ABOUT THIS EXERCISE -> When you write out the listing below, keep each word exactly as it stands and drop the pictures.

THE DATA ->
::::::::::

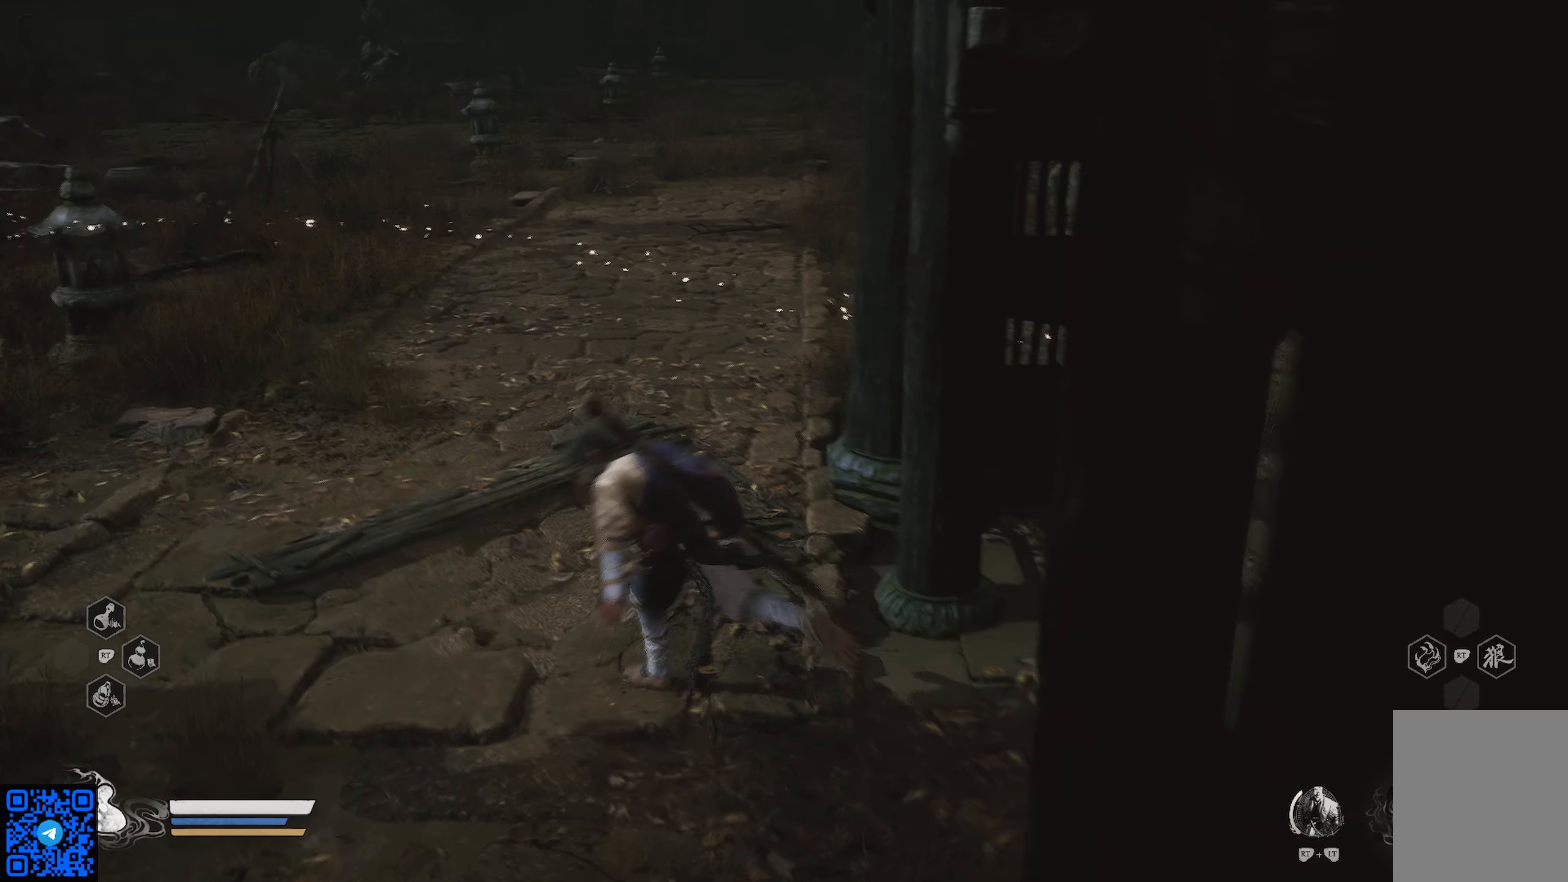
{"buttons": [], "left_stick": "up", "right_stick": "center", "events": [[134, "left_stick", "up"]]}
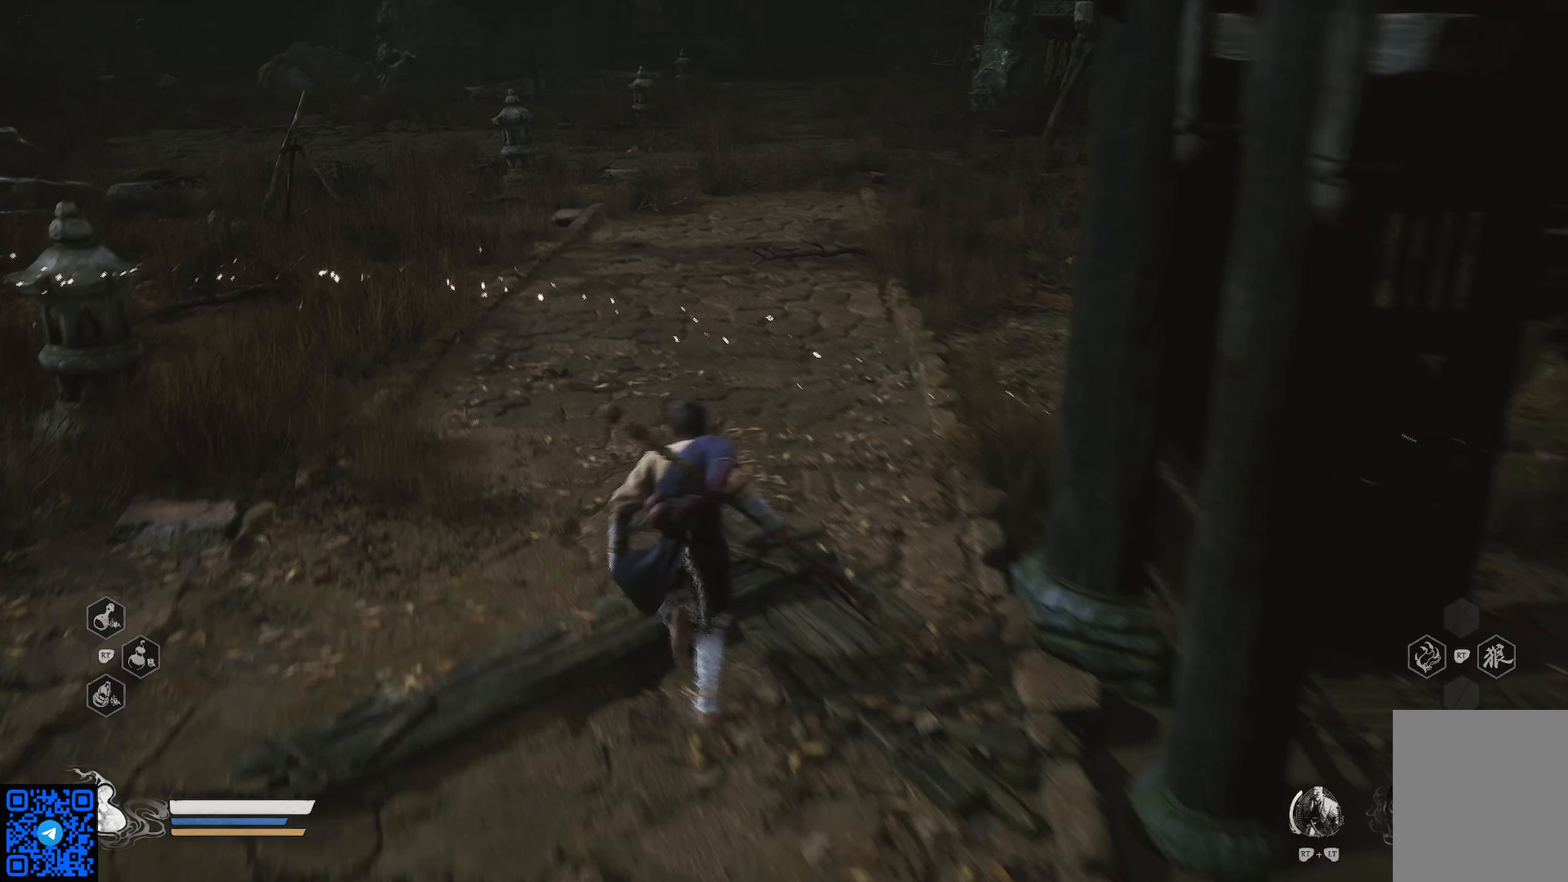
{"buttons": [], "left_stick": "up", "right_stick": "center", "events": [[50, "right_stick", "up"], [283, "right_stick", "center"]]}
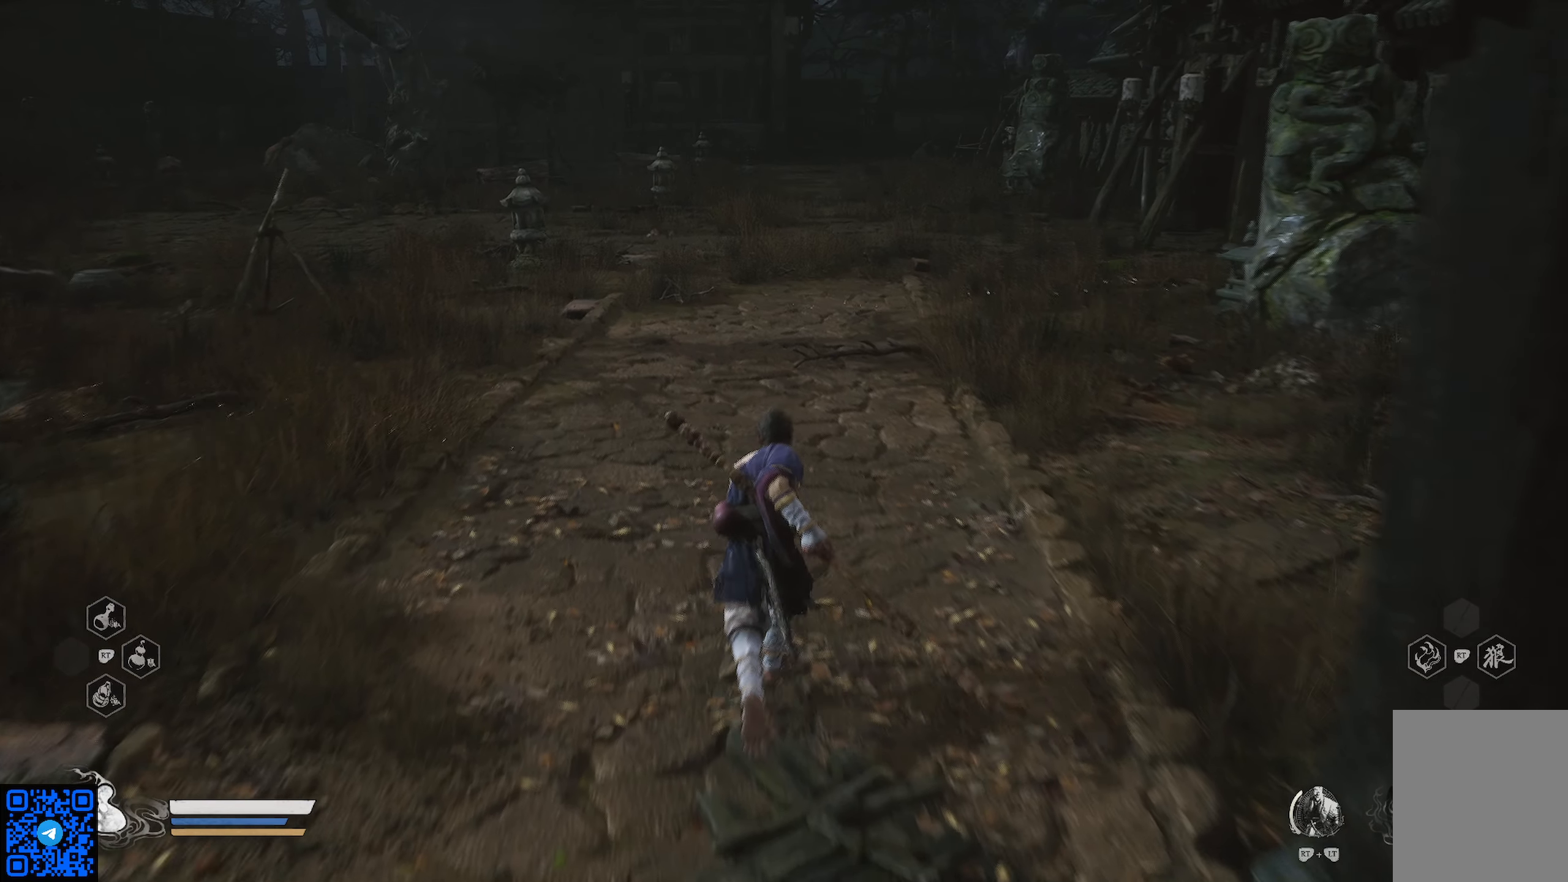
{"buttons": [], "left_stick": "up", "right_stick": "center", "events": []}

::::::::::

TASK RESPONSE ->
{"buttons": [], "left_stick": "up", "right_stick": "center", "events": [[134, "left_stick", "up"]]}
{"buttons": [], "left_stick": "up", "right_stick": "center", "events": [[50, "right_stick", "up"], [283, "right_stick", "center"]]}
{"buttons": [], "left_stick": "up", "right_stick": "center", "events": []}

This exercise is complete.